Homo faber per eccellenza (le sue lezioni teoriche e i suoi scritti, asseriva, non cercavano mai risposte ma metodi), sperimentò prima con i cocci di bottiglia raccolti in discariche, poi con collage di foglie cadute per passare alle linee galleggianti su sfondi aerei e all’imprevedibilità delle Varianti. Infine, per ventisei anni con un’attitudine monastica – lo testimoniano le sue case e gli atelier frugali – ha dipinto la mutabilità del colore e delle forme negli Omaggi ai quadrati, costruendo spazi invisibili e dinamici, cattedrali dell’ambivalenza, visioni sentimentali, lontanissime dagli effetti dei minimalisti americani dei quali Albers è sempre considerato un padre putativo. Eppure, proprio come le sue opere, è un «inclassificabile», un artista che ha attraversato gran parte del Novecento (morì nel 1976, a 87 anni) nella convinzione che tutto fosse relativo: Interaction of Color, la sua bibbia laica, uscì nel 1963 per dire anche ai profani che la visione è solo di chi guarda, che la costruzione cromatica è un’architettura mutevole, dinamica e sprigiona energie oscure. «I miei quadri si muovono avanti e indietro, si ingrandiscono e rimpiccioliscono». Ogni suo dipinto, diceva, era solo un atto di sobria meditazione, con propensione alla poesia.
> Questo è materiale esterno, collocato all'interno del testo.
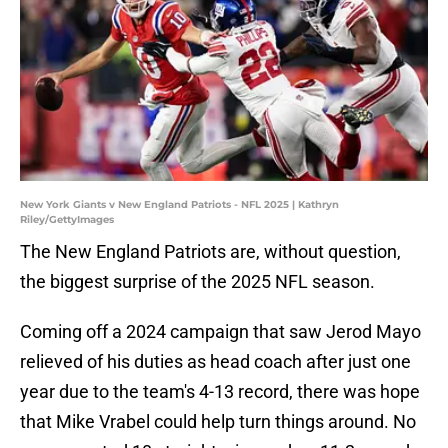
New York Giants v New England Patriots - NFL 2025 | Kathryn
Riley/GettyImages
The New England Patriots are, without question,
the biggest surprise of the 2025 NFL season.
Coming off a 2024 campaign that saw Jerod Mayo
relieved of his duties as head coach after just one
year due to the team's 4-13 record, there was hope
that Mike Vrabel could help turn things around. No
Oltre ottanta gialli allineati
Le piramidi preispaniche, il loro enigma perpetuo e i segni dell’attività di scultori così rispettosi della materia lo condussero verso la soluzione artistica che più lo ha caratterizzato. Nessuna mescolanza dei colori, per non perdere in lucentezza, ma una fuoriuscita del pigmento direttamente dal tubetto che poi veniva «addomesticata» dalle ritmiche e geometriche spatolate («lo spalmo come faccio col burro sul pane di segale»). E siccome ogni opera è soltanto una variazione del possibile, Josef Albers era sensibilissimo ai minimi scarti cromatici. Di gialli ne aveva più di ottanta allineati nel suo studio, ma si lamentava: non erano sufficienti per intercettare quella «discrepanza tra fatto fisico e effetto psichico».
La mostra veneziana consente di immaginare anche un Albers fotografo. Raramente sono uscite allo scoperto le sue stampe e i provini. Le immagini venivano montate su pannelli in sequenze che raccoglievano più punti di vista, dando la precedenza all’inquadratura multipla, alla relatività del vedere, frammentando il campo totale in un mosaico di sguardi. Come reporter non dimenticò il suo assunto originario, ribadendo l’inafferabilità della vita.